[Collected data entries]

━━━━━━━━━━━━━━━━━━━━

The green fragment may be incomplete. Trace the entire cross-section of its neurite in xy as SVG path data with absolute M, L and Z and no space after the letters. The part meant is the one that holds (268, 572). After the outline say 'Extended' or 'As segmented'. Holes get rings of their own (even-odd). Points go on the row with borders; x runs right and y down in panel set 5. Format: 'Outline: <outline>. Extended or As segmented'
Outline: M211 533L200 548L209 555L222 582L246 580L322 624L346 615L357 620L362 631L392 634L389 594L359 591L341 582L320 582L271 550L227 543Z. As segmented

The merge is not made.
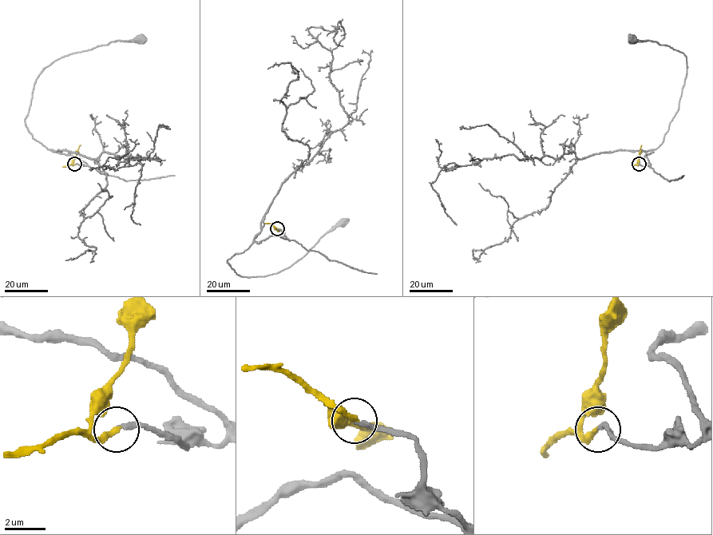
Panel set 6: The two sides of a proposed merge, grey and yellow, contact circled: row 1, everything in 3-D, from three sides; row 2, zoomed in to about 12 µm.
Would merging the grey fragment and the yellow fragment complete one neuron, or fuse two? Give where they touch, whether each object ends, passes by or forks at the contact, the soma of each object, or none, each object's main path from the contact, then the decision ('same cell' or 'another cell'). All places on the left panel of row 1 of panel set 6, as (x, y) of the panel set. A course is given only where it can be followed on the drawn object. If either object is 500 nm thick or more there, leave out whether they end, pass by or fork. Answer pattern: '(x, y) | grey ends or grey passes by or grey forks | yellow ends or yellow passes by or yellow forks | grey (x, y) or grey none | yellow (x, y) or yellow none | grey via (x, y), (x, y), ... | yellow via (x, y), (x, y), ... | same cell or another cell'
(74, 164) | grey ends | yellow ends | grey (140, 39) | yellow none | grey via (74, 164), (86, 164), (79, 158), (49, 150), (26, 126), (35, 79), (64, 57), (115, 41), (140, 39) | yellow via (74, 164), (72, 164), (73, 160), (81, 144) | same cell

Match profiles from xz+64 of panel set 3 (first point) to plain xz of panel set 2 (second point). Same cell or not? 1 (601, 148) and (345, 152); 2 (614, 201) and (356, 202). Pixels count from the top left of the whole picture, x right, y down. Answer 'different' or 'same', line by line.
1: same
2: same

━━━━━━━━━━━━━━━━━━━━

> _WHAT TO DO_
Skip every image and output the remaining records exactly.

> _TASK OUTPUT_
The green fragment may be incomplete. Trace the entire cross-section of its neurite in xy as SVG path data with absolute M, L and Z and no space after the letters. The part meant is the one that holds (268, 572). After the outline say 'Extended' or 'As segmented'. Holes get rings of their own (even-odd). Points go on the row with borders; x runs right and y down in panel set 5. Format: 'Outline: <outline>. Extended or As segmented'
Outline: M211 533L200 548L209 555L222 582L246 580L322 624L346 615L357 620L362 631L392 634L389 594L359 591L341 582L320 582L271 550L227 543Z. As segmented

The merge is not made.
Panel set 6: The two sides of a proposed merge, grey and yellow, contact circled: row 1, everything in 3-D, from three sides; row 2, zoomed in to about 12 µm.
Would merging the grey fragment and the yellow fragment complete one neuron, or fuse two? Give where they touch, whether each object ends, passes by or forks at the contact, the soma of each object, or none, each object's main path from the contact, then the decision ('same cell' or 'another cell'). All places on the left panel of row 1 of panel set 6, as (x, y) of the panel set. A course is given only where it can be followed on the drawn object. If either object is 500 nm thick or more there, leave out whether they end, pass by or fork. Answer pattern: '(x, y) | grey ends or grey passes by or grey forks | yellow ends or yellow passes by or yellow forks | grey (x, y) or grey none | yellow (x, y) or yellow none | grey via (x, y), (x, y), ... | yellow via (x, y), (x, y), ... | same cell or another cell'
(74, 164) | grey ends | yellow ends | grey (140, 39) | yellow none | grey via (74, 164), (86, 164), (79, 158), (49, 150), (26, 126), (35, 79), (64, 57), (115, 41), (140, 39) | yellow via (74, 164), (72, 164), (73, 160), (81, 144) | same cell

Match profiles from xz+64 of panel set 3 (first point) to plain xz of panel set 2 (second point). Same cell or not? 1 (601, 148) and (345, 152); 2 (614, 201) and (356, 202). Pixels count from the top left of the whole picture, x right, y down. Answer 'different' or 'same', line by line.
1: same
2: same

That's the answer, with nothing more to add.